L'ouverture au Nouveau Carré (rue Réaumur à Paris), tous les mardis soirs, des spectacles de Chanson au Carré.

Senorita de Christophe et son spectacle très coûteux de l'Olympia (40 millions anciens, avec piano à queue et Christophe soi-même tournant dans les airs).

Le succès de Devos au théâtre Hébertot.

La découverte de la diseuse France Léa.

L'éclatement de Coluche.

La disparition de Joséphine Baker, succédant de quelques semaines à celle de son parolier Géo Koger (J'ai deux amours) enfin celle de Mike Brant.

Structures

Malgré le conflit Snepa-radios (le Snepa est le syndicat des éditeurs de disques), l'influence des programmations de radio et de télévision reste immense sur le public. Pourtant, certains sondages impressionnent : 63 % de mécontents se font connaître au cours d'une émission de télévision sur les programmes de variétés ; 90 % d'auditeurs, au cours d'un forum de Christiane Collange sur Europe 1, déclarent préférer le genre Croisille au genre Sheila !

D'un autre côté, on assiste au développement extraordinaire des structures socioculturelles (émargeant aux budgets municipaux, nationaux ou industriels), discothèques municipales, comités d'entreprise, maisons de jeunes, centres de vacances, etc. Leurs préoccupations ne font pas passer au premier rang le critère de mode commerciale lorsqu'elles achètent des disques ou programment des chanteurs.

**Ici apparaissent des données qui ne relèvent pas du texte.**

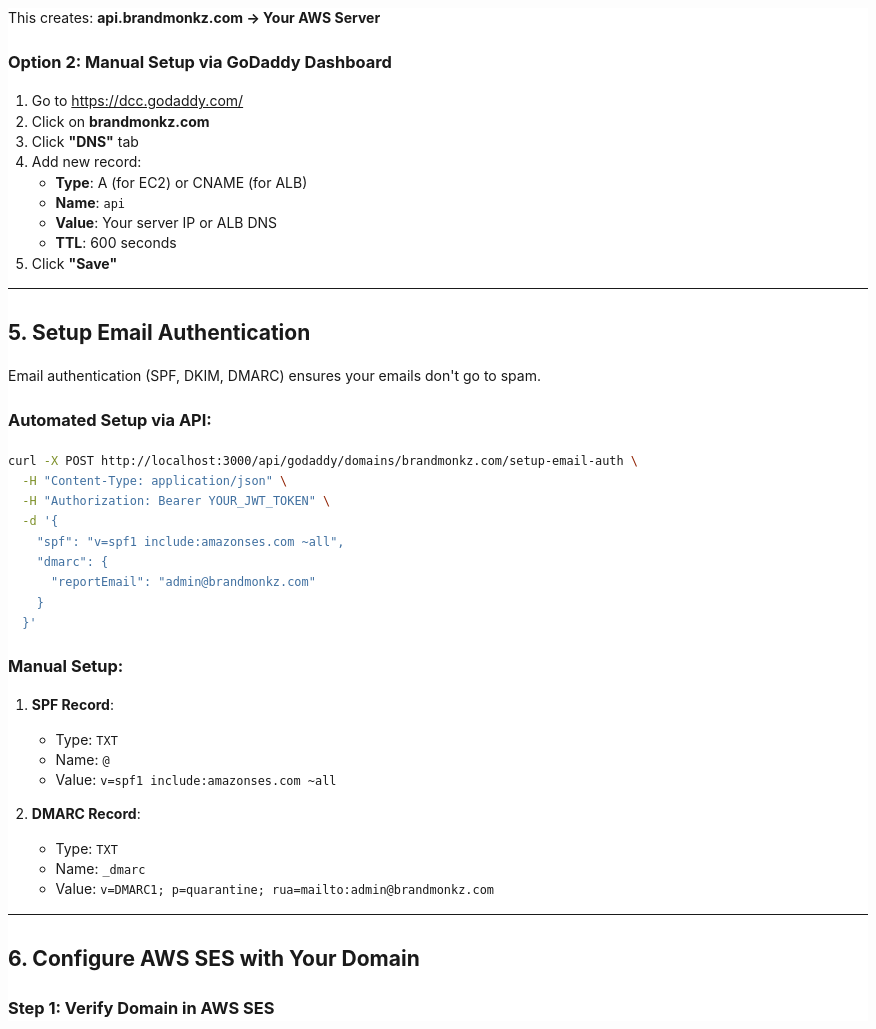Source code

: This creates: **api.brandmonkz.com → Your AWS Server**

### Option 2: Manual Setup via GoDaddy Dashboard

1. Go to https://dcc.godaddy.com/
2. Click on **brandmonkz.com**
3. Click **"DNS"** tab
4. Add new record:
   - **Type**: A (for EC2) or CNAME (for ALB)
   - **Name**: `api`
   - **Value**: Your server IP or ALB DNS
   - **TTL**: 600 seconds
5. Click **"Save"**

---

## 5. Setup Email Authentication

Email authentication (SPF, DKIM, DMARC) ensures your emails don't go to spam.

### Automated Setup via API:

```bash
curl -X POST http://localhost:3000/api/godaddy/domains/brandmonkz.com/setup-email-auth \
  -H "Content-Type: application/json" \
  -H "Authorization: Bearer YOUR_JWT_TOKEN" \
  -d '{
    "spf": "v=spf1 include:amazonses.com ~all",
    "dmarc": {
      "reportEmail": "admin@brandmonkz.com"
    }
  }'
```

### Manual Setup:

1. **SPF Record**:
   - Type: `TXT`
   - Name: `@`
   - Value: `v=spf1 include:amazonses.com ~all`

2. **DMARC Record**:
   - Type: `TXT`
   - Name: `_dmarc`
   - Value: `v=DMARC1; p=quarantine; rua=mailto:admin@brandmonkz.com`

---

## 6. Configure AWS SES with Your Domain

### Step 1: Verify Domain in AWS SES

Mais il y a toujours une clientèle populaire prête à s'attendrir sur Frédéric François et sur Mireille Mathieu, et, surtout, il y a toujours un public enfantin (de 8 à 12 ans), naturellement malléable et facile, prêt à ne jurer que par Claude François (Le téléphone pleure), Sheila (Ne fais pas tanguer le bateau) ou Patrick Juvet (encore que ce dernier puisse prétendre parfois à des publics plus avancés).

Face à cet état de fait, les producteurs de disques sont amenés à une réflexion de prudence, encouragée par la crise de l'énergie et des matières premières (augmentation des coûts du papier carton, du vinyle et des salaires). Ils freinent sérieusement une production inflationniste. Le producteur cherche à s'adapter aux nouvelles tendances du marché, plutôt du 33 tours que du 45 tours, plutôt de la qualité que de la nouveauté, plutôt du long terme (chanteurs à personnalité) que du court terme (titres à succès rapide).

Marginaux

On voit alors un certain nombre de marginaux (du moins réputés tels par le métier parisien) signer dans les grandes firmes : Jacques Higelin chez Pathé Marconi, Jean Vasca chez RCA, Jean Sommer chez Philips, Yvan Dautin chez AZ, etc.